Leave out the pictures and repeat the entries below verbatim.
* * * * * * * * *
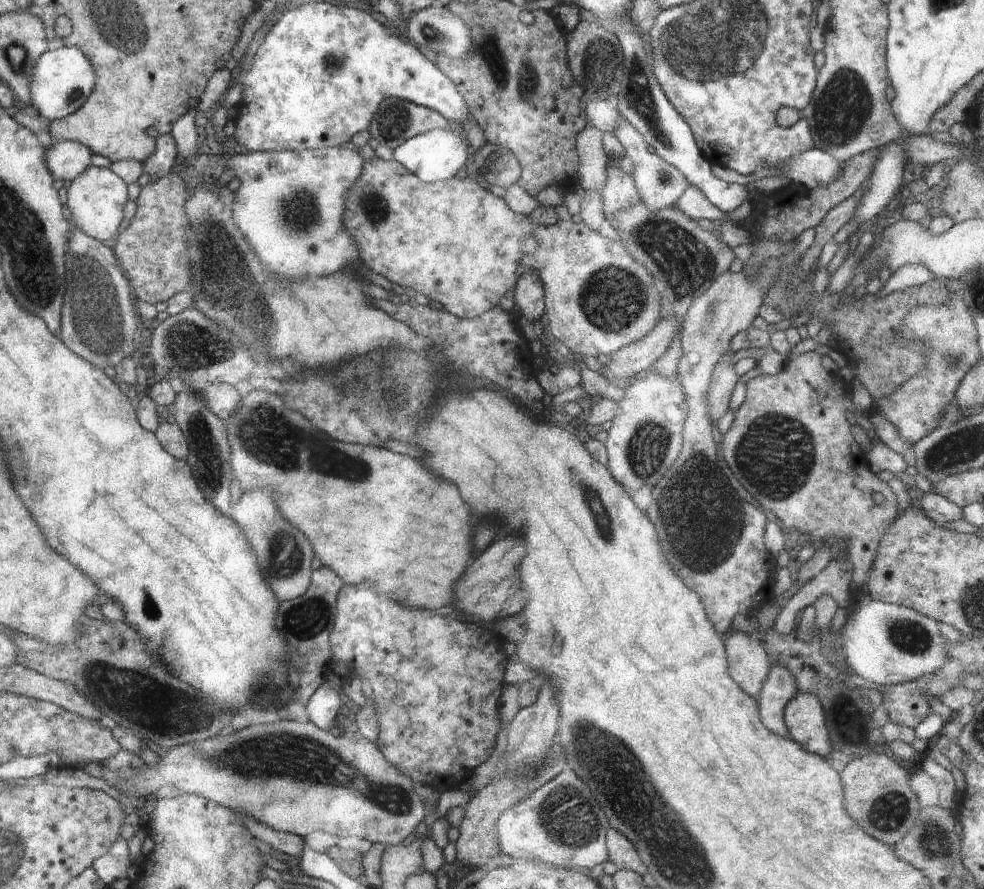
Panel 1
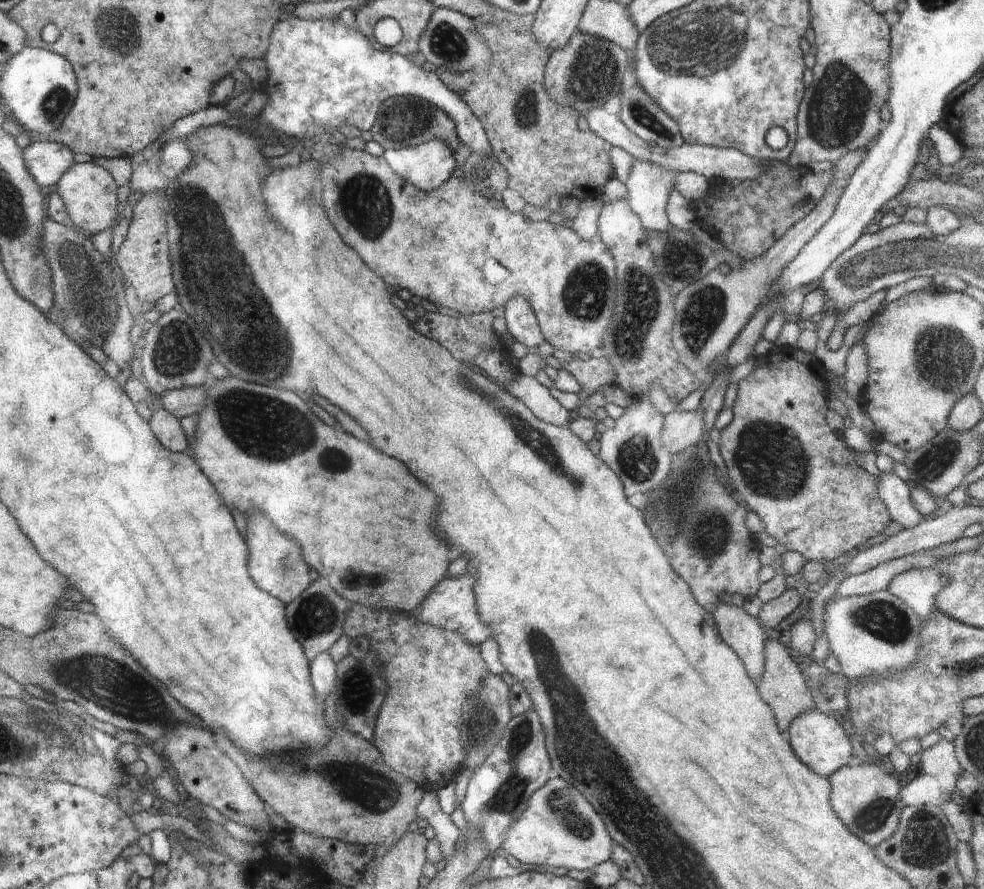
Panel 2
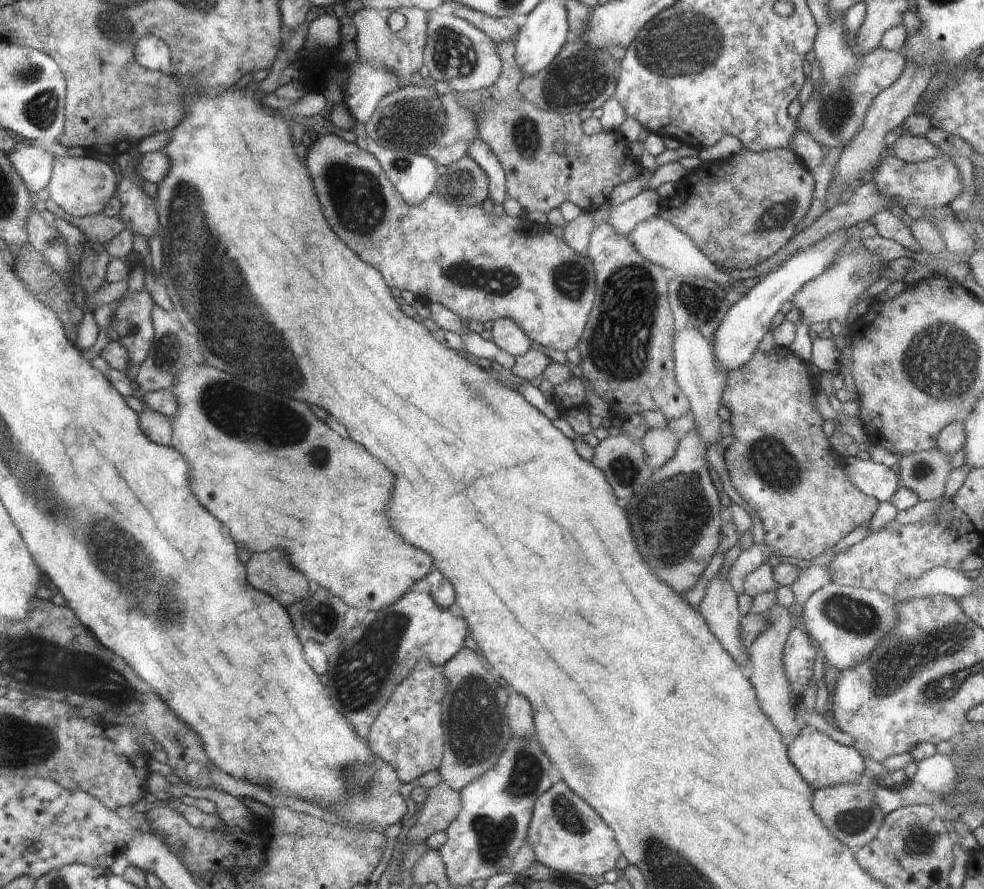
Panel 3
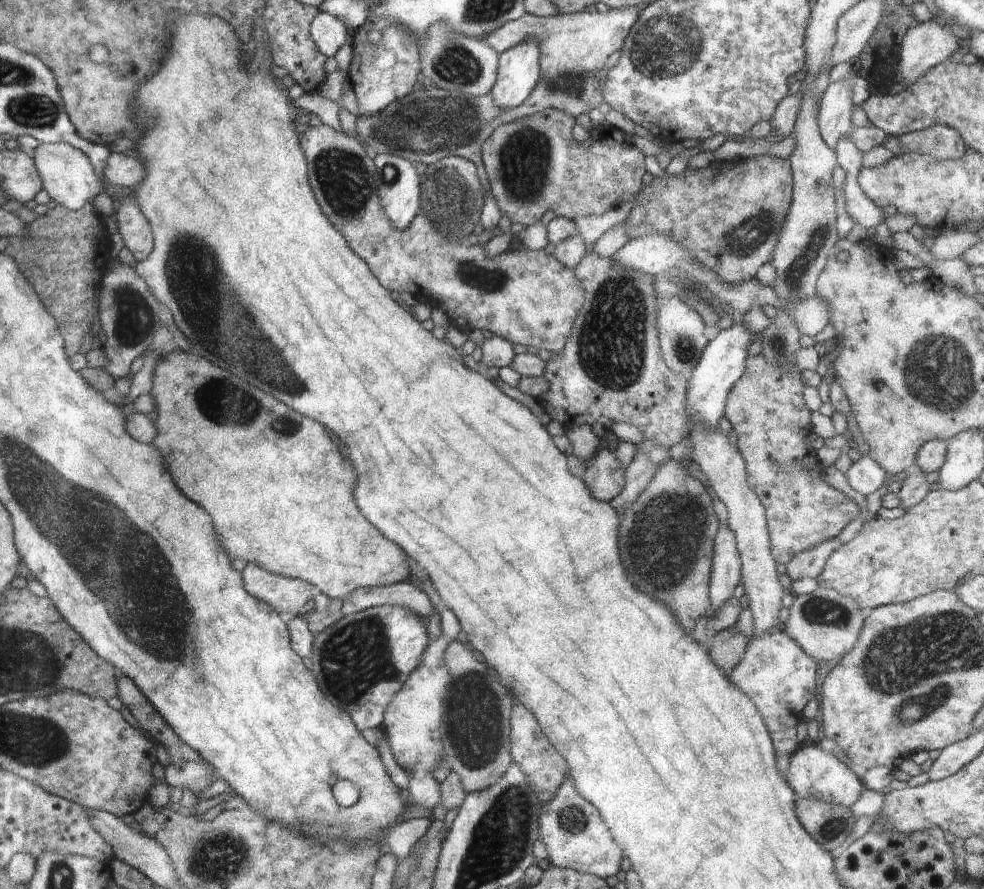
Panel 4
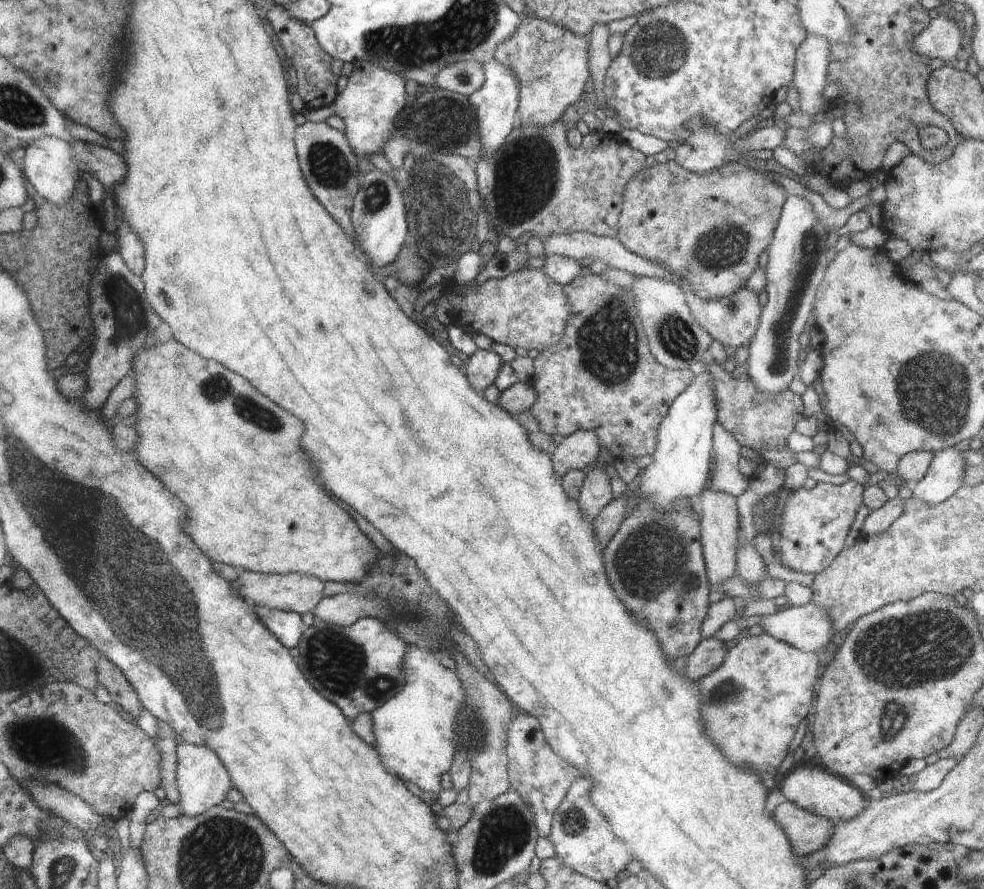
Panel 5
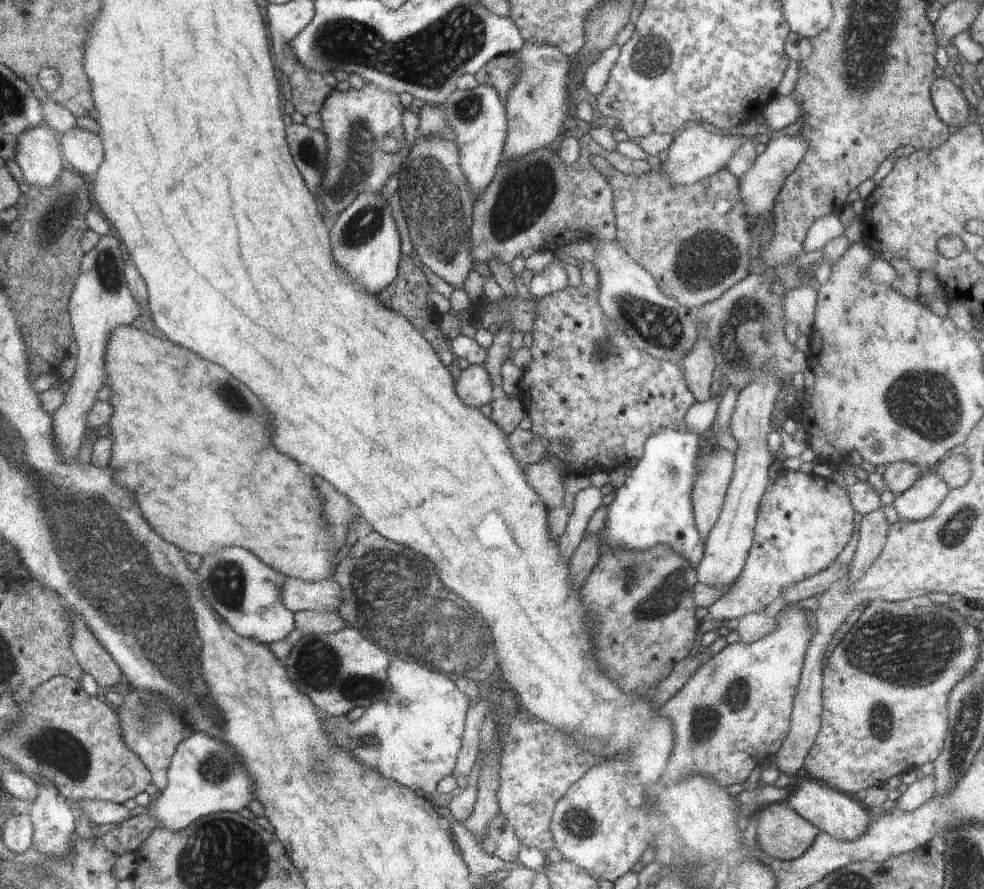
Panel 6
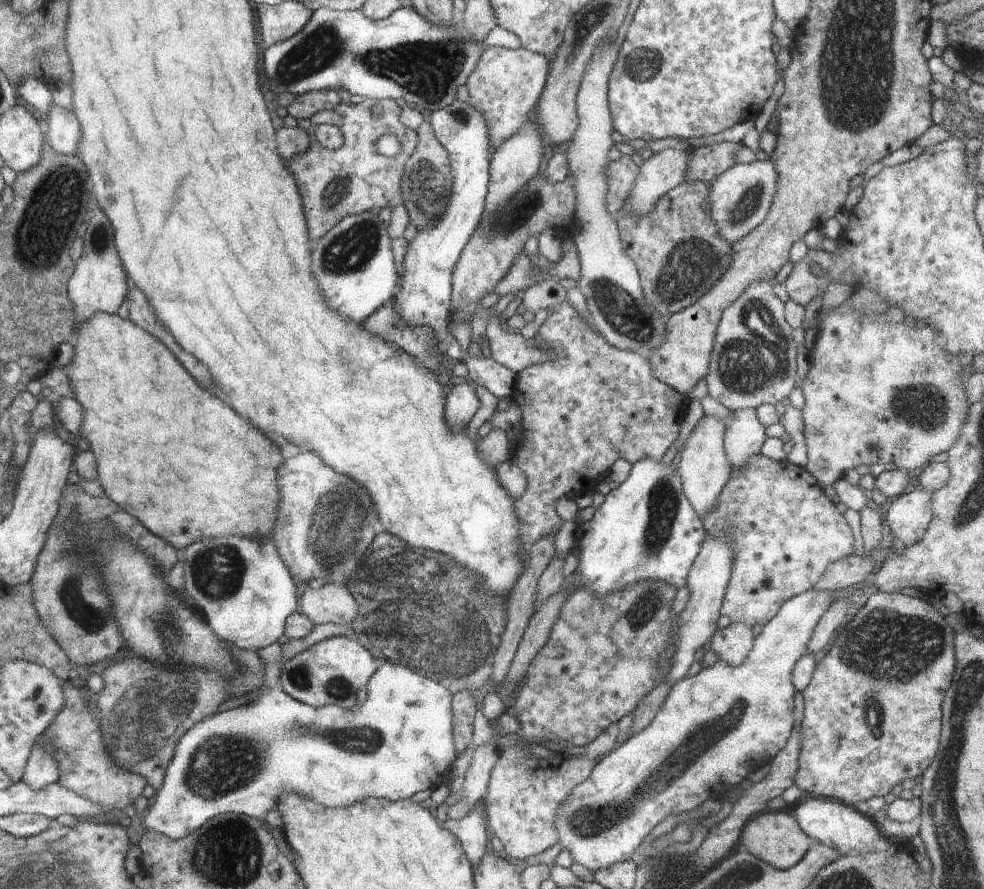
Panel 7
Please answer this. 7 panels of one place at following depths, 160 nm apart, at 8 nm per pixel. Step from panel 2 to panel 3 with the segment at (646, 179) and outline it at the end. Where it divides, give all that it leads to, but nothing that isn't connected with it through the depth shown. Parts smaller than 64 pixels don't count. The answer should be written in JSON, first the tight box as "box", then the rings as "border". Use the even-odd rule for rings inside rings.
{"box":[629,217,754,297],"border":[[[652,217],[639,223],[639,225],[629,234],[629,240],[633,242],[637,251],[646,260],[657,264],[671,275],[705,278],[714,281],[723,289],[729,286],[735,286],[739,288],[737,294],[739,294],[740,297],[746,295],[746,292],[752,290],[752,283],[754,281],[738,281],[726,273],[724,269],[721,270],[700,249],[697,248],[689,236],[686,236],[686,234],[681,230],[672,226],[670,222],[664,220],[662,217]]]}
* * * * * * * * *
** Your response **
Panel 1
Panel 2
Panel 3
Panel 4
Panel 5
Panel 6
Panel 7
Please answer this. 7 panels of one place at following depths, 160 nm apart, at 8 nm per pixel. Step from panel 2 to panel 3 with the segment at (646, 179) and outline it at the end. Where it divides, give all that it leads to, but nothing that isn't connected with it through the depth shown. Parts smaller than 64 pixels don't count. The answer should be written in JSON, first the tight box as "box", then the rings as "border". Use the even-odd rule for rings inside rings.
{"box":[629,217,754,297],"border":[[[652,217],[639,223],[639,225],[629,234],[629,240],[633,242],[637,251],[646,260],[657,264],[671,275],[705,278],[714,281],[723,289],[729,286],[735,286],[739,288],[737,294],[739,294],[740,297],[746,295],[746,292],[752,290],[752,283],[754,281],[738,281],[726,273],[724,269],[721,270],[700,249],[697,248],[689,236],[686,236],[686,234],[681,230],[672,226],[670,222],[664,220],[662,217]]]}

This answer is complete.